----- Text segment
This function is useful for one special case. It is used for calculating the Faddeeva function of purely real arguments (in optical spectroscopy this corresponds to a Gaussian absorption line).

The general form of the Faddeeva function for smallish complex arguments is, as given in the linked pre-print, the following (I have factored out the $\exp(-x^2)$ from the sums in the following):

$$ Re[w(z)] = e^{-x^2} \left\{\mathrm{ErfcxRe}(y) \cos(2xy) + \\ 2 a \left[ x \sin(xy) \mathrm{sinc}(xy) -y \left(\cos(2xy)\Sigma_1 - \Sigma_2/2 - \Sigma_3/2\right)\right]/\pi\right\}$$

$$ Im[w(z)] = e^{-x^2} \left\{-\mathrm{ErfcxRe}(y) \sin(2xy) + \\ 2 a \left[ x \mathrm{sinc}(2xy) + y \sin(2xy)\Sigma_1 - \Sigma_4/2 + \Sigma_5/2\right]/\pi\right\}$$

the $\Sigma_i$ are

$$ \left\{\Sigma_1, \Sigma_2, \Sigma_3, \Sigma_4, \Sigma_5\right\} = \\
\sum_{n=1}^\infty \frac{\exp(-a^2n^2)}{a^2n^2+y^2}\left\{1, e^{-2anx}, e^{2anx}, an e^{-2anx}, an e^{2anx} \right\}$$

I slightly simplify the sums by redefining:

$$ \Sigma_1 = \frac{1}{2}\sum_{n=-\infty}^\infty \frac{\exp(-a^2n^2)}{a^2n^2+y^2} = \Sigma$$

$$ \Sigma_2 + \Sigma_3 = \sum_{n=-\infty}^\infty \frac{\exp(2anx-a^2n^2)}{a^2n^2+y^2} = \Sigma_{23}$$

$$ \Sigma_5 - \Sigma_4 = \sum_{n=-\infty}^\infty \frac{an \exp(2anx-a^2n^2)}{a^2n^2+y^2} = \Sigma_{45}$$

In all the above sums `n==0`

is excluded.
----------
----- Records provided
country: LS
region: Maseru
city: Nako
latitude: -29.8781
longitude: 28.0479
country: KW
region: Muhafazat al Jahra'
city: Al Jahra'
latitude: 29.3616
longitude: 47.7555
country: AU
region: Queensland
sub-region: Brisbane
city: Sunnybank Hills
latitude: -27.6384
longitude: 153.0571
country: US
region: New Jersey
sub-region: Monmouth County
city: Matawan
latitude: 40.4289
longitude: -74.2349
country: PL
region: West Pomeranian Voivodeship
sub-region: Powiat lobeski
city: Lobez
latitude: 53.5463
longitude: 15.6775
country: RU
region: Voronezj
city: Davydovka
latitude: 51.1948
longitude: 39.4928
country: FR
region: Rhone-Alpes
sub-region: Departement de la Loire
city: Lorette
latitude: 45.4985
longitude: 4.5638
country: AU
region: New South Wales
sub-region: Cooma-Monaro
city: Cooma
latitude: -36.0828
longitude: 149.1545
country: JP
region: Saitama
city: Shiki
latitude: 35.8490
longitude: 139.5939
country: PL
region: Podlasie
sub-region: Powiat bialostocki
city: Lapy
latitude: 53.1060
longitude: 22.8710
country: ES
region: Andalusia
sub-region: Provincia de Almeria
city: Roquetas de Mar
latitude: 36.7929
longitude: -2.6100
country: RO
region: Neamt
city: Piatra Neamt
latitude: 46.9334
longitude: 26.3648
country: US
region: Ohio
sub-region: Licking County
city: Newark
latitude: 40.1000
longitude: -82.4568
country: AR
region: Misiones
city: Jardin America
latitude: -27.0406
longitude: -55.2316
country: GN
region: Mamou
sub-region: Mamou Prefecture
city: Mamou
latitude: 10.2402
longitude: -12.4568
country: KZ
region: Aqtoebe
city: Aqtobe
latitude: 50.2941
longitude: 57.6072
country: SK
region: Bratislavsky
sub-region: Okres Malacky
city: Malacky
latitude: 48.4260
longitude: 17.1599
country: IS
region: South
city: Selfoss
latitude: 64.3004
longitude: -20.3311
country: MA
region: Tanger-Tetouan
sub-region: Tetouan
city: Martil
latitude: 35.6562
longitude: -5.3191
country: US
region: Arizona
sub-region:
----------
Exercise tasks:
A – List the new symbols that the Faddeeva function text introduces when it simplifies the sums, and say what each one stands for.
B – Pick up the Faddeeva function text after its last sentence and carry it on.

Exercise answers:
A – Σ, which equals Σ₁; Σ₂₃, which equals Σ₂ + Σ₃; Σ₄₅, which equals Σ₅ − Σ₄.

B –
There are several corresponding terms in the real and imaginary parts which can be nicely converted to exponential form:

$$ w(z) = e^{-x^2} \left\{\mathrm{ErfcxRe}(y)e^{-2ixy} +
a\left[2 ix\, \mathrm{sinc}(xy)e^{-ixy} - y e^{-2ixy} \Sigma + y \Sigma_{23} + i\Sigma_{45}\right]/\pi\right\}$$

$a$ is a parameter used in an approximation for $e^{t^2}$ to provide an analytical solution for the integral involving $e^{t^2}$. The pre-print shows nicely that `a<.5`

is by far sufficient to achieve machine precision. In my implementation I use `a==.25`

.

In order to speed up computation, I precompute tables of $\exp(-a^2n^2)$, $an$, $a^2n^2$ which are injected into the body of the compiled function with a `With`

. I take `-106<=n<=106`

. This almost reaches `$MinMachineNumber`

for `Exp[-a^2 n^2]`

.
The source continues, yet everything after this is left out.